In the 70's and 80's, from the above applications, economists like Hurwitz,
Myerson and Maskin developed mechanism design. The idea is simple and genius:
If agents play games, what if we can choose the game they play? Which game do
we choose without them walking away, but with us getting the desireable
outcome? What is, in other words, the optimal mechanism inducing the agents to
play a game? Initial examples and todays shining example of econ in action is
Auction design. Which sort of auction mechanism is best to sell ads, be ebay
or assign broadband licences? Mechanism design leads to very complex problems,
which is why until the early 90's many simplified assumptions were used. While
mechanism design has been very useful, this also lead to two developments. In
econ, papers started to get more and more complex to accomodate real life
issues like non-monetary transfers, dynamics, complex type sets and so forth.
Computer scientists trying to implement mechanisms quickly discovered that
many were simply to complex, so they started Algorithmic MD.

6\. Experimental and behavioral games:

So earlier, I said that a whole cataloque of equilibrium refinement basically
died out. Why is that? Well, with behavioral econ we were introduced to more
realistic approaches to decisionmaking. Then questions arose, such as "what if
I can not count on rationality of my competitor". As it turns out, this may
actually break the inference of Nash equilibria pretty handily.

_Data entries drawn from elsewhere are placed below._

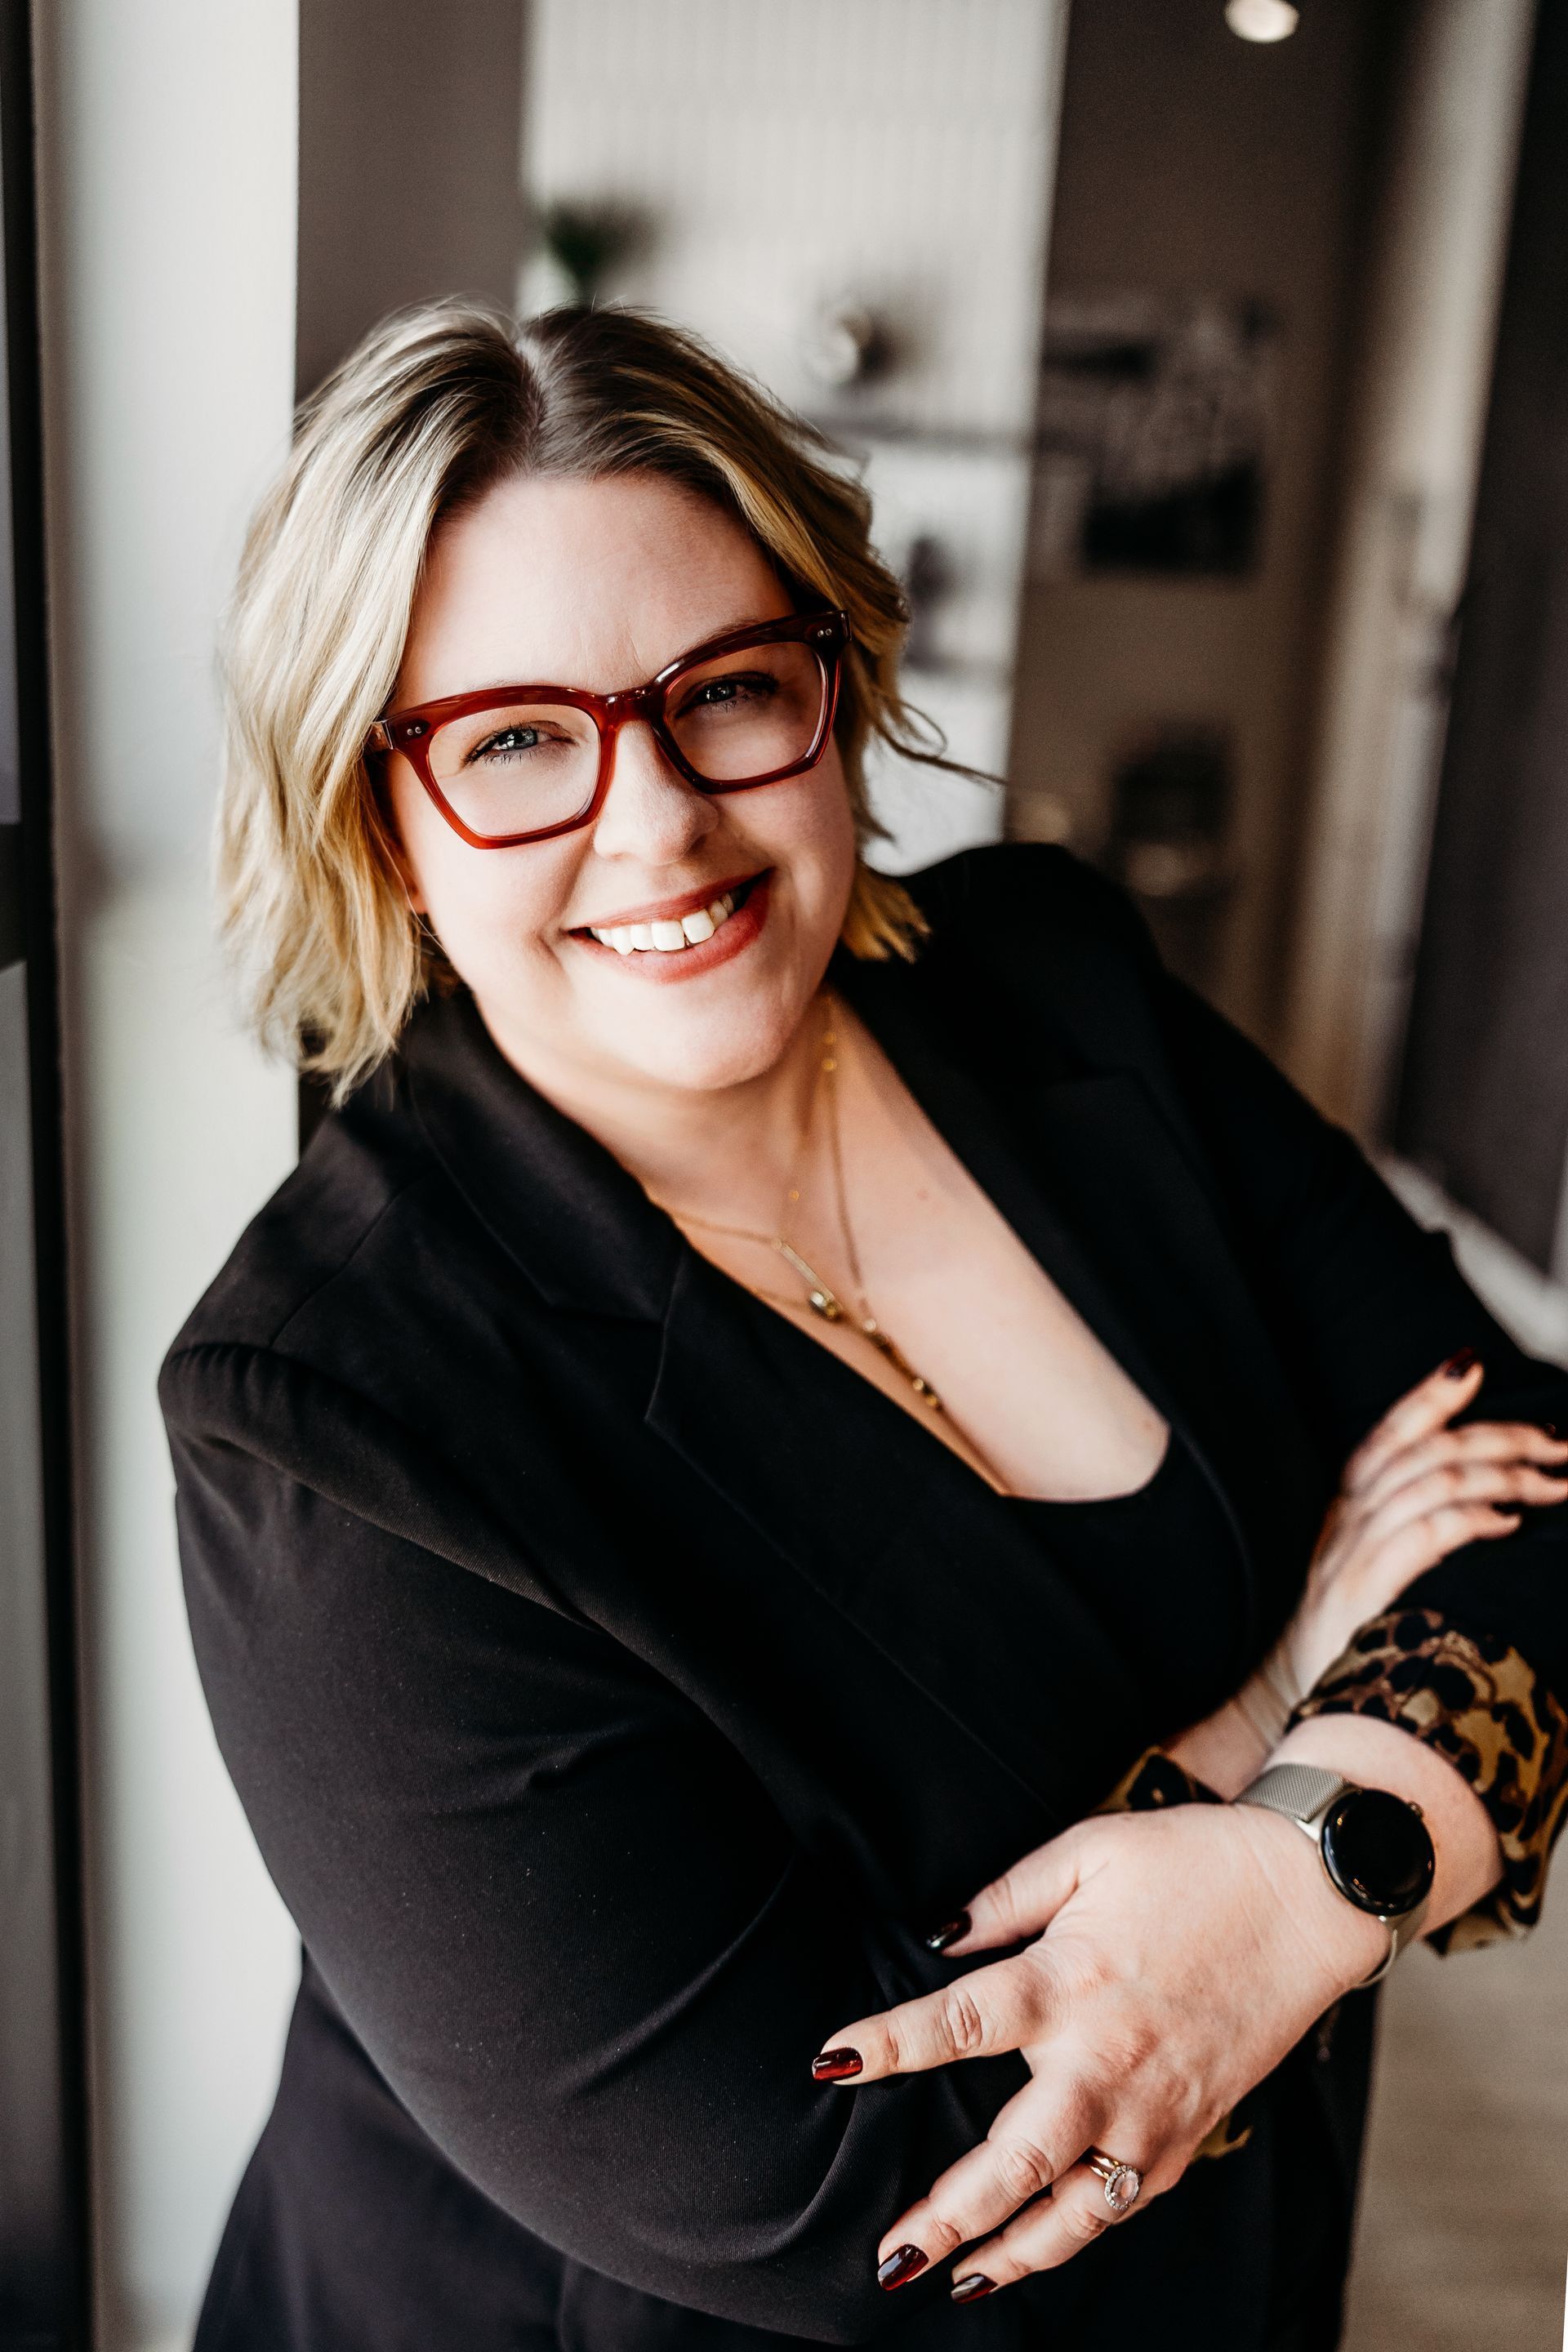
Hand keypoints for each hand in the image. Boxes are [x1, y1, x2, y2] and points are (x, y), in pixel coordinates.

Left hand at [811, 1801, 1385, 2301]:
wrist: (1308, 1896)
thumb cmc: (1193, 1862)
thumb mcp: (1087, 1850)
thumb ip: (1005, 1898)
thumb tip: (937, 1936)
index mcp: (1071, 1981)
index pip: (959, 2022)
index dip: (889, 2045)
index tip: (830, 2062)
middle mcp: (1107, 2061)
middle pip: (1012, 2158)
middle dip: (946, 2212)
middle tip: (889, 2254)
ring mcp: (1153, 2111)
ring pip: (1071, 2209)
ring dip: (1010, 2251)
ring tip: (951, 2277)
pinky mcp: (1189, 2134)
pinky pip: (1121, 2204)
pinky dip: (1074, 2234)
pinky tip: (1032, 2249)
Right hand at [1282, 1351, 1566, 1697]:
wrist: (1299, 1695)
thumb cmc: (1351, 1632)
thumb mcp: (1368, 1563)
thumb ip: (1411, 1523)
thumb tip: (1488, 1498)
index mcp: (1350, 1506)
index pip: (1389, 1432)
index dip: (1428, 1394)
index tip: (1473, 1363)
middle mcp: (1349, 1519)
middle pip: (1428, 1450)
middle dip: (1501, 1437)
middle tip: (1559, 1442)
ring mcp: (1354, 1552)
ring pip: (1433, 1482)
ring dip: (1505, 1475)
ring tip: (1555, 1483)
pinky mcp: (1364, 1592)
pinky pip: (1424, 1536)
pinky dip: (1471, 1520)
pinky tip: (1507, 1523)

At the same time, economists and psychologists put people in experiments to
play games. In some situations, Nash worked well. In other situations, one
could accomodate much by using more complex Decision Theory. But in many
instances, people would just not play Nash. In other words, they couldn't even
figure out the most basic solution concept. Indeed one can do all sorts of
experiments in a Game Theory 101 class showing that people often choose much
too heuristically. Equilibrium refinements make Nash more complex, it was
clear they had to be abandoned. Currently, research joint in decision theory
and game theory works on finding better ways to model behavior when Nash is
not reached.

Books:

Osborne/Rubinstein has been mentioned. Contrary to what was said, this is an
undergrad book and a solid intro. There are two classic works. The major one
is by Tirole and Fudenberg, the other is by Myerson. The former is more
standard, the latter is better. Now there is a new book by Maschler, Solan and
Zamir with like 900 pages. It's really good, and I would definitly get it as a
second book after an intro.

For Mechanism Design, the best book is by Tilman Boergers. It's also free to
download. Auction Theory specifically has a standard volume by Krishna. Both
of those are math heavy. This is true in general, but Game Theory concepts can
often be explained by intuition. For Mechanism Design, I fear that a solid
math background would be required, because the space of "choosing a game" is
mathematically not so nice. However solid means you should have a good
grounding in analysis and optimization, perhaps dynamic systems. Basically, a
math heavy undergrad education will be fine.

hope this helps

------
nurettin
Explanation of Part V in the introduction is interesting and might be a
property which sets this book apart from the fold.

------
nurettin
Anyone know of any sources for game theory applications to ethics?